Materials provided Block Start
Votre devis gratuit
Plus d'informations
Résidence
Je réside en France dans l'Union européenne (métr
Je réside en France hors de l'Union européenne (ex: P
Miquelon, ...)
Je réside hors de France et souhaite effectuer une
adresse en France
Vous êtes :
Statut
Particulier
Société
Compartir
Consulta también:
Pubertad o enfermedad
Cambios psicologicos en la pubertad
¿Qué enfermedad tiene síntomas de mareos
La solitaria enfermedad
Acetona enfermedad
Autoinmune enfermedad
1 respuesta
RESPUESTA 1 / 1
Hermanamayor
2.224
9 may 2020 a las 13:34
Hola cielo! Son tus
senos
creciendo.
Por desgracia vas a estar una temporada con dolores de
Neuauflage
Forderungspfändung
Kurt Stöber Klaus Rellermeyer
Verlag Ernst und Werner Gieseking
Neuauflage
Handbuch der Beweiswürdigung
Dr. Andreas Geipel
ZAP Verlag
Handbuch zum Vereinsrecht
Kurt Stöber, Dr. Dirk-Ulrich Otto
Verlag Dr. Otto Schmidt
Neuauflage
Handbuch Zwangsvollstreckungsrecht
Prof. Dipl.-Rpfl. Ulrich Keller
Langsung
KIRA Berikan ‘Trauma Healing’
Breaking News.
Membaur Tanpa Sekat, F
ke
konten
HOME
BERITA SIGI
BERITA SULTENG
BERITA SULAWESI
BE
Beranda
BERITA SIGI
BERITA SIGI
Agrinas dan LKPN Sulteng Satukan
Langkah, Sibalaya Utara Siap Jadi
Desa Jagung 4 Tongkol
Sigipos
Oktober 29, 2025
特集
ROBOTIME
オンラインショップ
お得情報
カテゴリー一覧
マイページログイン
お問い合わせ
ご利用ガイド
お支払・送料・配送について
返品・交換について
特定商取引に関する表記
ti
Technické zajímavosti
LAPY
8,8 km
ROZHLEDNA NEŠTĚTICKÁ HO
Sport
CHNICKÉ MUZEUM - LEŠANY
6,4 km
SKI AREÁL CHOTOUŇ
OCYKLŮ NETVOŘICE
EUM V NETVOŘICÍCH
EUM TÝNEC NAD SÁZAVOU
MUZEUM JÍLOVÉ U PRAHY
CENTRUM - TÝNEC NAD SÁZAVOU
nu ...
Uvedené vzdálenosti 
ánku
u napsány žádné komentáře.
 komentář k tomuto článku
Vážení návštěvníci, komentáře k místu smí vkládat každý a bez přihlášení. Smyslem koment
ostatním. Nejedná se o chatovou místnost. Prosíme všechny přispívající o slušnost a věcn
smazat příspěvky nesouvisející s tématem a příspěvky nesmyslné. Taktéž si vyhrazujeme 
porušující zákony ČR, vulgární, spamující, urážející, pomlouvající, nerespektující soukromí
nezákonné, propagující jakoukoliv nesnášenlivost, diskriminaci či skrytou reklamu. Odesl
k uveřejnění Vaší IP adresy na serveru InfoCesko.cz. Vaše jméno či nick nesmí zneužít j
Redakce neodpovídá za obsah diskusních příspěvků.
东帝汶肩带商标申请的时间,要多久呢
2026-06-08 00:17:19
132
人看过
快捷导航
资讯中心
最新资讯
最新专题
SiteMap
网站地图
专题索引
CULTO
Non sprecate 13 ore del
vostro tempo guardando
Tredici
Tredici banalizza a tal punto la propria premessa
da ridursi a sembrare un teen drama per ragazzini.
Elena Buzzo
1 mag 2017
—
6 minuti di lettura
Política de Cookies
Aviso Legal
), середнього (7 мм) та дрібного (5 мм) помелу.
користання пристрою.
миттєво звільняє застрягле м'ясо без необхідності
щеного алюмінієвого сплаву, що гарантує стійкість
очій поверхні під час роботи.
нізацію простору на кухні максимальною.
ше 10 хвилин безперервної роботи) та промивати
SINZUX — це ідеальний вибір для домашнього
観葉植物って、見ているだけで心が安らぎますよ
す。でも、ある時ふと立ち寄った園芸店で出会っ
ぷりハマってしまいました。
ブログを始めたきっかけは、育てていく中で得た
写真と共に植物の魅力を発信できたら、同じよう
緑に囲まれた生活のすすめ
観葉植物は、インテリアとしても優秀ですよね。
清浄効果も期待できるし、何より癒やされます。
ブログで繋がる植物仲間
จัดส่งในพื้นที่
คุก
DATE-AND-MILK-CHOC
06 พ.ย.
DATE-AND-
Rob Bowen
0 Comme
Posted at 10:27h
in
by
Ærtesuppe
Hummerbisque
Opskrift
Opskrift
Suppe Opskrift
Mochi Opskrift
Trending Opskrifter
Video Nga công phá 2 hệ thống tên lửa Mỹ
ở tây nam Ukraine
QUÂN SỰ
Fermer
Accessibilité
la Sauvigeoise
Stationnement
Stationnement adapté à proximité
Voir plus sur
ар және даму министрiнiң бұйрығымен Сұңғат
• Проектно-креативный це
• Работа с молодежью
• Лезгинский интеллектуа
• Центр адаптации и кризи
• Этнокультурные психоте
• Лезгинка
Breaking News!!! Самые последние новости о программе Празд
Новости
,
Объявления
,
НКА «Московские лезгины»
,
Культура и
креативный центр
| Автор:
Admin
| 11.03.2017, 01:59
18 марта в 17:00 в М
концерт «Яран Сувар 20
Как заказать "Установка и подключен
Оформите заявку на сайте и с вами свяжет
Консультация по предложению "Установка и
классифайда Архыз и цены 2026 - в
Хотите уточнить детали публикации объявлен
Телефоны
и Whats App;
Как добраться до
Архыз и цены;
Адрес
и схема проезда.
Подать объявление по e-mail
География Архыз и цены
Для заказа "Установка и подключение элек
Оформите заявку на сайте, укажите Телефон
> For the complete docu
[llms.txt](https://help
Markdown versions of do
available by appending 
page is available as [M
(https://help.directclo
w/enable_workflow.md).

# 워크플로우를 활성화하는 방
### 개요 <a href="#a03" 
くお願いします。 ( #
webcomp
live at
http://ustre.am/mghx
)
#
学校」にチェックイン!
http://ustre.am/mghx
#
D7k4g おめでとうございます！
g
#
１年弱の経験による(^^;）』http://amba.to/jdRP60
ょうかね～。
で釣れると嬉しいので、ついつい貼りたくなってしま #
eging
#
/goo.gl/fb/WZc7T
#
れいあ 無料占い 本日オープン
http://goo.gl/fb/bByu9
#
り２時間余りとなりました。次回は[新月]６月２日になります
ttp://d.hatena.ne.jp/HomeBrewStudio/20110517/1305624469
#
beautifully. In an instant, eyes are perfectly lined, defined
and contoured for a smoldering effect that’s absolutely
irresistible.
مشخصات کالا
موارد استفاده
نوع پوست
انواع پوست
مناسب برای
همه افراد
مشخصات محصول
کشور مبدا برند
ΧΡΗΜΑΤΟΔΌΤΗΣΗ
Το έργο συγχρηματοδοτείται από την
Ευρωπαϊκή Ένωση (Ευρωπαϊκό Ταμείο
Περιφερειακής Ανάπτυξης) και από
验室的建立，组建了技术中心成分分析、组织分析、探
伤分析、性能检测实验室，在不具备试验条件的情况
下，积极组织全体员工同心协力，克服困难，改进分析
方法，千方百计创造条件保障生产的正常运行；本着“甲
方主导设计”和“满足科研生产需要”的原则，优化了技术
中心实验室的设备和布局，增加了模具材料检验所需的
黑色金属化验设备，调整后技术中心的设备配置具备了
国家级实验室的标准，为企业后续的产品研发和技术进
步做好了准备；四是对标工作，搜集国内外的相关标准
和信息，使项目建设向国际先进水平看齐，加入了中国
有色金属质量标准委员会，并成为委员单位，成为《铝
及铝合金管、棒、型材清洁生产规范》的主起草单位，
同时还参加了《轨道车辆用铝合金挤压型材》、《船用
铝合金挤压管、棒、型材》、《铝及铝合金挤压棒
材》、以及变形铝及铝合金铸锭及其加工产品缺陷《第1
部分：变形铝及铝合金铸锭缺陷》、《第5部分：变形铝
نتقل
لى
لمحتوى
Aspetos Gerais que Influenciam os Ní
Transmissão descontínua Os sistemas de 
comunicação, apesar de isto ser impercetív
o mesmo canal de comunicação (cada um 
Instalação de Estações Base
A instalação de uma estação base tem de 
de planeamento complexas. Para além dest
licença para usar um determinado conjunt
Materials provided Block End
• **To do**
Wherever a line holds the word "Tredici", copy that line out of the entries above.

• **Answer area**
Tredici
Tredici banalizza a tal punto la propria premessa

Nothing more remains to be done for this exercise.